* Directions
For every line in the entries that contains "конфиденциальности", show the whole line.
*** Opening of Working data ***
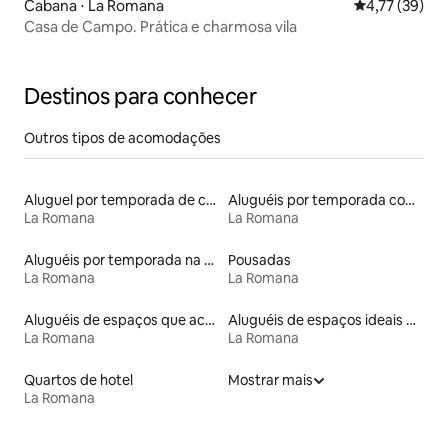
Cabana ⋅ La Romana
4,77 de uma a
4,77 (39)
Casa de Campo. Prática e charmosa vila
Destinos para conhecer
Outros tipos de acomodações
Aluguel por temporada de casas de hóspedes
Aluguéis por temporada com café da manhã
La Romana
La Romana
Aluguéis por temporada na orla
Pousadas
La Romana
La Romana
Aluguéis de espaços que aceitam animais de estimação
Aluguéis de espaços ideais para famílias
La Romana
La Romana
Quartos de hotel
Mostrar mais
La Romana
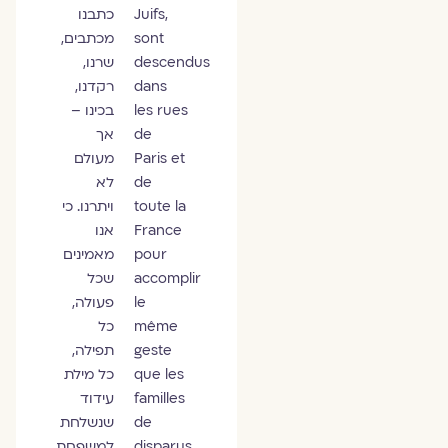
Juifs,
כתבנו
sont
מכתבים,
descendus
שרנו,
dans
רקדנו,
les rues
בכינו –
de
אך
Paris et
מעולם
de
לא
toute la
ויתרנו. כי
France
אנו
pour
מאמינים
accomplir
שכל
le
פעולה,
même
כל
geste
תפילה,
que les
כל מילת
familles
עידוד
de
שנשלחת
disparus
למשפחת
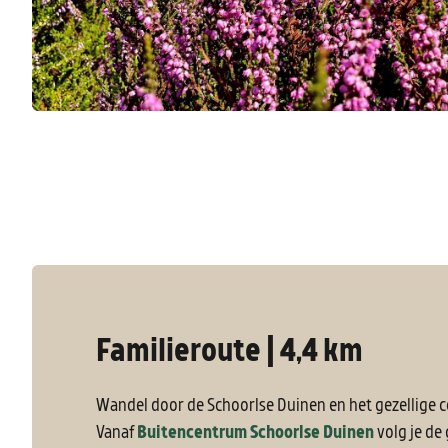
Familieroute | 4,4 km
Wandel door de Schoorlse Duinen en het gezellige 
Vanaf
Buitencentrum Schoorlse Duinen
volg je de 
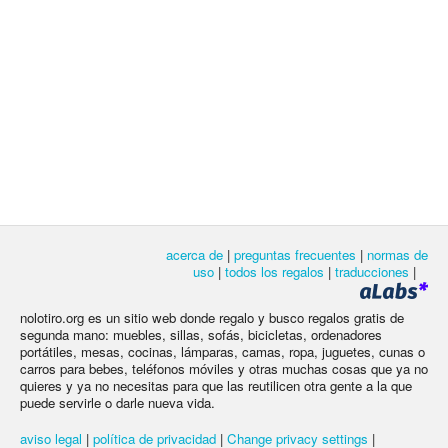
acerca de
|
preguntas frecuentes
|
normas de
uso
|
todos los regalos
|
traducciones
|
nolotiro.org es un sitio web donde regalo y busco regalos gratis de
segunda mano: muebles, sillas, sofás, bicicletas, ordenadores
portátiles, mesas, cocinas, lámparas, camas, ropa, juguetes, cunas o
carros para bebes, teléfonos móviles y otras muchas cosas que ya no
quieres y ya no necesitas para que las reutilicen otra gente a la que
puede servirle o darle nueva vida.
aviso legal
|
política de privacidad
|
Change privacy settings
|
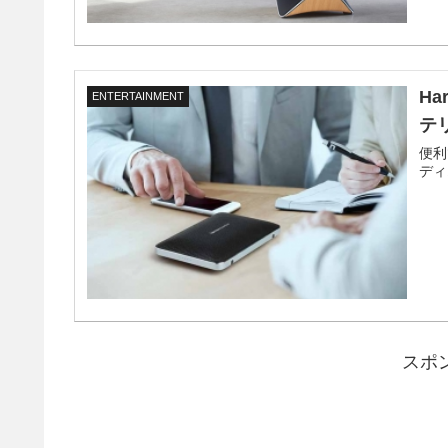
H
ENTERTAINMENT
テリ
便利
ディ
スポ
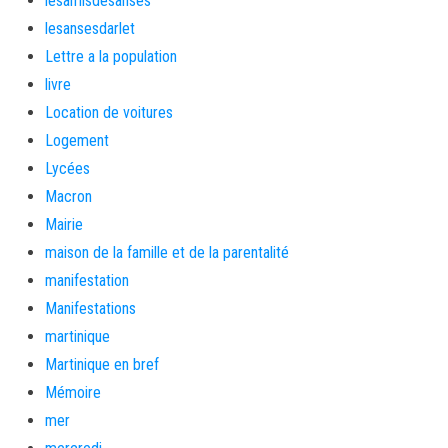
lesamisdesanses
lesansesdarlet
Lettre a la population
livre
Location de voitures
Logement
Lycées
Macron
Mairie
maison de la famille et de la parentalité
manifestation
Manifestations
martinique
Martinique en bref
Mémoire
mer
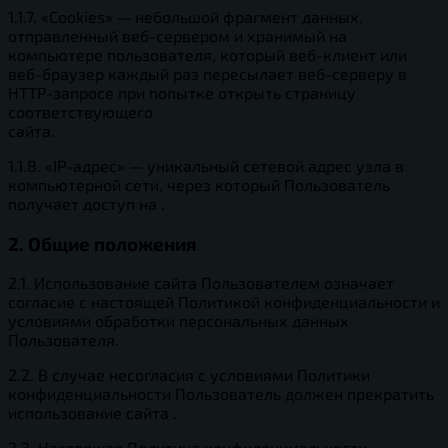
1.1.7. «Cookies» — небольшой фрагмент данных,
отправленный веб-сервером и хранимый на
компьютере пользователя, который веб-клиент или
веб-браузер каждый раз пересылает веб-серверу в
HTTP-запросе при попытке открыть страницу
соответствующего
сайта.
1.1.8. «IP-адрес» — уникальный сетевой адрес узла в
компьютерной сети, через который Пользователь
получает доступ на .
2. Общие положения
2.1. Использование сайта Пользователем означает
согласие с настоящей Политикой конфиденциальности и
условиями обработки персональных данных
Пользователя.
2.2. В случае несогласия с условиями Политики
конфиденциальности Пользователь должен прекратить
использование сайта .
2.3. Настоящая Политика конфиденциальности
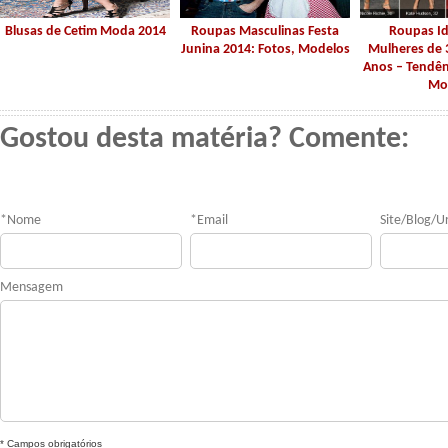
Blusas de Cetim Moda 2014
Roupas Masculinas Festa
Roupas Id
Junina 2014: Fotos, Modelos
Mulheres de 3
Anos – Tendên
Mo
Gostou desta matéria? Comente:
*
Nome
*
Email
Site/Blog/Ur
Mensagem
* Campos obrigatórios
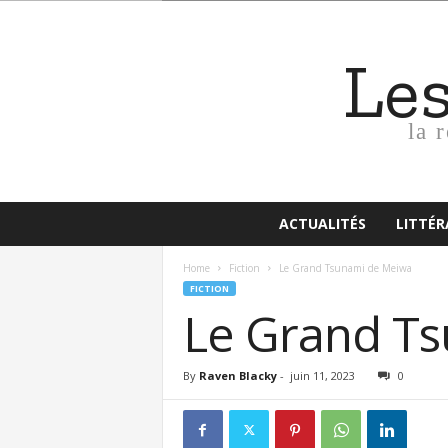
Le
la 
ACTUALITÉS
LITTÉ
Home
Fiction
Le Grand Tsunami de Meiwa
FICTION
Le Grand T
By
Raven Blacky
-
juin 11, 2023
0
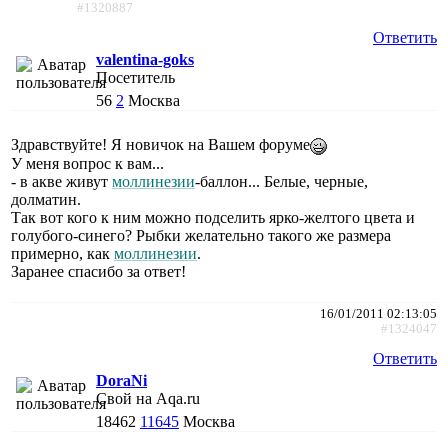
#1320887
Ответить
valentina-goks
Посетитель
56
2
Москва
Здравствуйте! Я новичок на Вашем форуме
У меня вопрос к вам...
- в акве живут
моллинезии
-баллон... Белые, черные,
долматин.
Так вот кого к ним можно подселить ярко-желтого цвета и
голубого-синего? Рыбки желательно такого же размера
примерно, как
моллинезии
.
Заранее спасибо за ответ!
16/01/2011 02:13:05
#1324047
Ответить
DoraNi
Свой на Aqa.ru
18462
11645
Москва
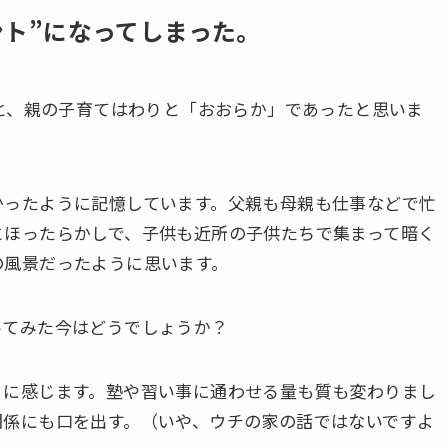
ント”になってしまった。
すと、親の子育てはわりと「おおらか」であったと思いま
かったように記憶しています。父親も母親も仕事などで忙
とほったらかしで、子供も近所の子供たちで集まって暗く
の風景だったように思います。
ってみた今はどうでしょうか？
うに感じます。塾や習い事に通わせる量も質も変わりまし
関係にも口を出す。（いや、ウチの家の話ではないですよ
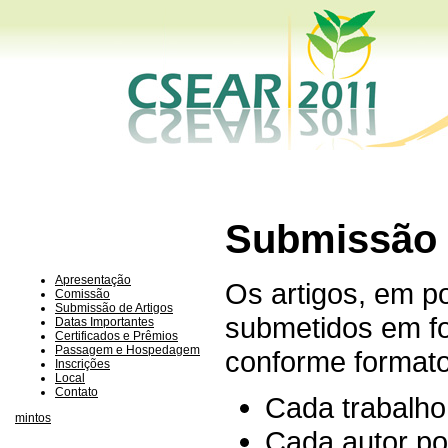
Submissão 
Apresentação
Os artigos, em p
Comissão
Submissão de Artigos
submetidos em fo
Datas Importantes
Certificados e Prêmios
Passagem e Hospedagem
conforme formato
Inscrições
Local
Contato
Cada trabalho
mintos
Cada autor po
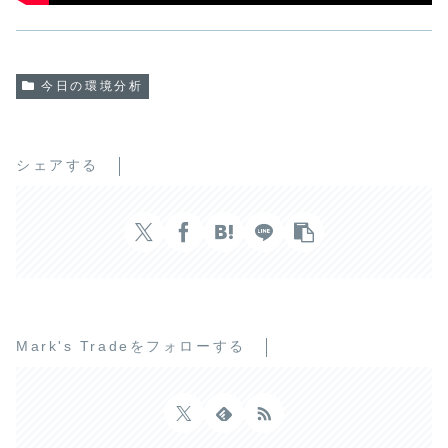
今日の環境分析
シェアする
Mark's Tradeをフォローする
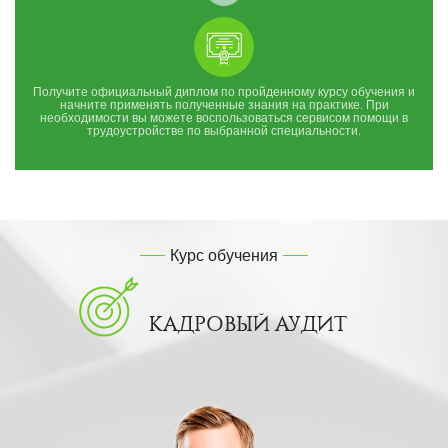
Получите официальный диплом по пройденному курсу обучения и
начните применять полученные знания на практике. При
необходимости вы можете воспользоваться сервисом помощи в
трудоустройстве по выбранной специальности.
Курс обучения
КАДРОВЫЙ АУДИТ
*** Close of Working data ***
* Problem solution
согласие с настоящей Политикой конфиденциальности и
конфиденциальности Пользователь должен прекратить
2.3. Настоящая Политика конфиденциальности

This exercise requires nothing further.